Once again, we're all watching protests on TV from Minnesota, where another Black person has been killed by a police officer in a way that seems utterly incomprehensible to any reasonable person. Of course part of our problem is the rarity of reasonable persons in America; I suspect our population is down to the double digits by now. But once again, we're embroiled in conflicted emotions and open conflicts regarding policing in our increasingly diverse nation.

I've had some interesting experiences with police in the course of my life as a social and political outlier (as you might expect).

There was a time in my life when I (and my friends) assumed a rather colorful self-expression--letting the Pagan hippie vibe hang out, and to make it worse, I drove a series of battered Volkswagen Beetles. There was one memorable occasion when I was driving down Rte 128 at 50 mph (as I said, it was a VW Bug) and a car full of teenagers drew up beside me in the next lane, pacing me. The young person in the passenger's seat lowered his window (my window was open because it was summer and, VW Bug--I was lucky if they had heaters). The young person yelled over at me:

"Do you have any rolling papers?"

It was like the stoner version of the Grey Poupon commercials. Regretfully, I had to disappoint him--and that wasn't because I didn't smoke weed. I just didn't have any right then.

But maybe it was the general vibe that the young people picked up on that led to my being pulled over by the cops on a fairly regular basis. I'd be going someplace, obeying the speed limit, minding my own business, and...flashing blue lights. I'd pull over, the cop would ask for my license and registration, he'd ask where I'd been and where I was going, and then--"okay, you can go." I was never cited. I was never told I'd been doing anything wrong. And this happened all the time.

The VWs all went to car heaven, my style changed from hippie to Goth and later to funky artist, and I no longer attracted so many blue lights. But when I hear stories from Black Americans about being pulled over for no reason by the cops, I can relate--at least sort of. I didn't really worry about being shot, not the way Black people do. But I did think about it. I was acutely aware that the officer behind me was armed. And I still get tense when I see a police cruiser, to this day.

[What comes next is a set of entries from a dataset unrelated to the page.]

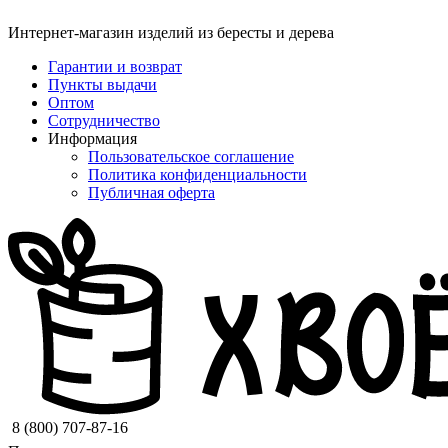
Интернет-магазин изделий из бересты и дерева
Гарантии и возврат
Пункты выдачи
Оптом
Сотрудничество
Информация
Пользовательское соглашение
Политика конфиденциальности
Публичная оферта
8 (800) 707-87-16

It's impossible to look honestly and objectively at the current events in this country and not conclude that our approach toward policing and law enforcement needs a serious change. Whatever faults our police have, they don't exist in a vacuum. They reflect the major shortcomings in our nation and our society as a whole. We can't simply yell "defund the police" as though that will solve the problem--or any of the problems. It won't, and it only increases the tension and mistrust between the police and the citizens they are sworn to serve.

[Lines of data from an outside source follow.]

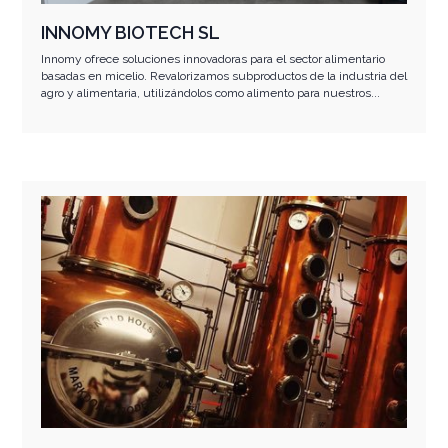
INNOMY BIOTECH SL
Innomy ofrece soluciones innovadoras para el sector alimentario
basadas en micelio. Revalorizamos subproductos de la industria del
agro y alimentaria, utilizándolos como alimento para nuestros...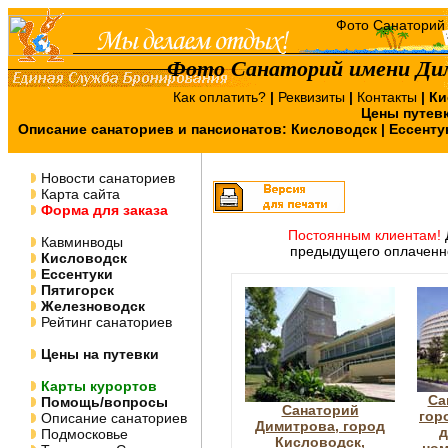
Фото Санаторий имени Ди
Как оплатить?
|
Реквизиты
|
Контакты
|
Ки
Цены путев
Описание санаториев и пансионатов:
Кисловодск
|
Ессенту
Новости санаториев
Карта сайта
Форма для заказа
Постоянным клиентам!
Кавминводы
предыдущего оплаченно
Кисловодск
Ессентуки
Пятигорск
Железноводск
Рейтинг санаториев
Цены на путевки
Карты курортов
Са
Помощь/вопросы
Санаторий
гор
Описание санаториев
Димитрова, город
д
Подмосковье
Кисловодск,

It's interesting to note that the people who claim most passionately to support the police are the very same people who proclaim their "2nd Amendment rights" and go into near-hysterics at the slightest hint of gun regulations. If you ask them why guns are important to them, they'll say they need guns for "self-defense."

But aren't the police supposed to defend us? If you say you need guns to defend yourself against criminals, aren't you flat-out saying that you don't trust the police to help you?

One reason the police have such a dangerous job, and want to be so heavily armed themselves, is because the American citizenry is so heavily armed. The best way to make every police officer safer (and less scared) is to enact really rigorous gun control. But the very same people who wave "blue line" flags also wave "come and take it" gun rights banners.

Here's the bottom line. If you support the police, support gun control. That's it. Period. Every cease-fire has to start with somebody. It takes a real exercise in trust to put down your weapon. But we've got to do it.

Our social problems can't be isolated and fixed one at a time. Violence, racism, authoritarianism, delusional thinking, they're all a knotted tangle, but they have one root: fear. Fear is the great enemy. All our sins grow from the seeds of that bitter fruit. That's what we need to solve.

Defund the police? No. But put down our weapons, all of us, police included? Yes. It's time for the Pax Americana to come home.